Если таков был мой прогноз революции, то мог ли я желать ее и желал ли, а когда она пришла, то мог ли я ей радоваться? Да, несмотря на прогноз и на все прочее. С самого начала моей политически сознательной жизни, т. е. с начала 80‐х, если даже не с конца 70‐х годов, революцию я желал, о ней мечтал, к ней стремился. За сорок лет с этого времени до действительного ее прихода и мои чаяния от революции, и мои прогнозы, и оценки совершающихся событий – все это, конечно, сильно менялось. Я сказал, что определенно пессимистическое отношение к человеческому прогрессу вообще и, в частности, к ближайшей революции у меня выработалось около 1898–1903 гг.; до того у меня сохранялось довольно обычное для того времени юношеское представление о революции как о чем-то бесконечно светлом, лучезарном, поднимающем дух и силы, дающем толчок и простор личной и общественной самодеятельности. Революция казалась бурей со всей ее романтической поэзией и прелестью, и «Буревестник» Горького313 с его странным поэтическим образом птицы, «черной молнии подобной», вполне соответствовал настроению, вызываемому мыслью о революции. Как могло держаться такое убеждение? Правда, тогда я был молод, но не юнец же, читал много по истории Французской революции, в частности Тэна314, и мог бы относиться к делу более критически. И не я один был очарован идеей революции; по существу все историки революции, за исключением Тэна (но ему я, как и все мое поколение, совершенно не верил, а Ленотра и Мадлэна тогда еще не было315), хотя и говорили о терроре, о деспотизме и Робеспьера, и термидорианцев, об экономическом упадке в период террора, все-таки окружали революцию ореолом величия и блеска. Возьмите хотя бы главы Кареева в его новой истории316; отрицательные факты все налицо, попытки утаить их нет, но написаны они так, что настроение эти главы вызывают у читателя все-таки восторженное, несмотря даже на бледность и мертвенность кареевского языка. Тем более у историков крупного научного и литературного таланта, как Минье, Л. Блан, особенно Олар317.

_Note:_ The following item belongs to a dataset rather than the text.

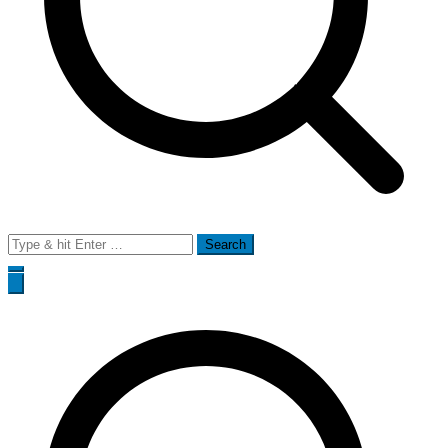
Search
for: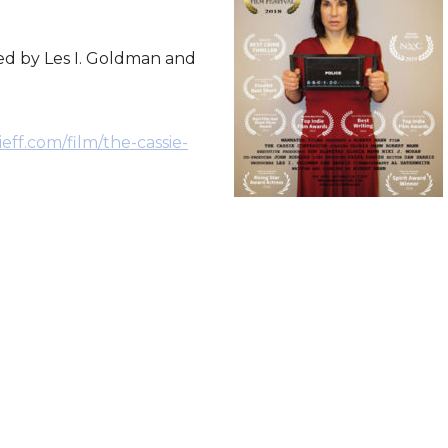
d by Les I. Goldman and
eff.com/film/the-cassie-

Но, как я уже сказал, на рубеже XIX и ХХ вв. мое отношение к делу сильно изменилось. Изменилось, собственно, отношение не столько к моменту революции, сколько к явлению более общему и длительному – к прогрессу человечества, но вместе с тем отрицательные черты и в революциях стали вырисовываться для меня отчетливее, не закрывая и не уничтожая черт положительных; я начинал понимать (может быть, правильнее будет сказать: предчувствовать), что для поколения, живущего в эпоху революций, она должна представляться далеко не со своей положительной стороны. И вполне уразумел это я во время первой нашей революции 1905 г., хотя как раз в ней отрицательные черты сказывались слабо. И все-таки я ее продолжал желать. Слишком душно было перед революцией, слишком нелепо вело себя правительство, слишком ясно чувствовалось, что правительство медленно, но верно тянет нас не то в пропасть, не то в трясину. Естественно было желать, чтобы буря освежила воздух, хотя бы и ценою не только многих поломок, но – что гораздо хуже – ценою поднятия из глубины жизни новых миазмов.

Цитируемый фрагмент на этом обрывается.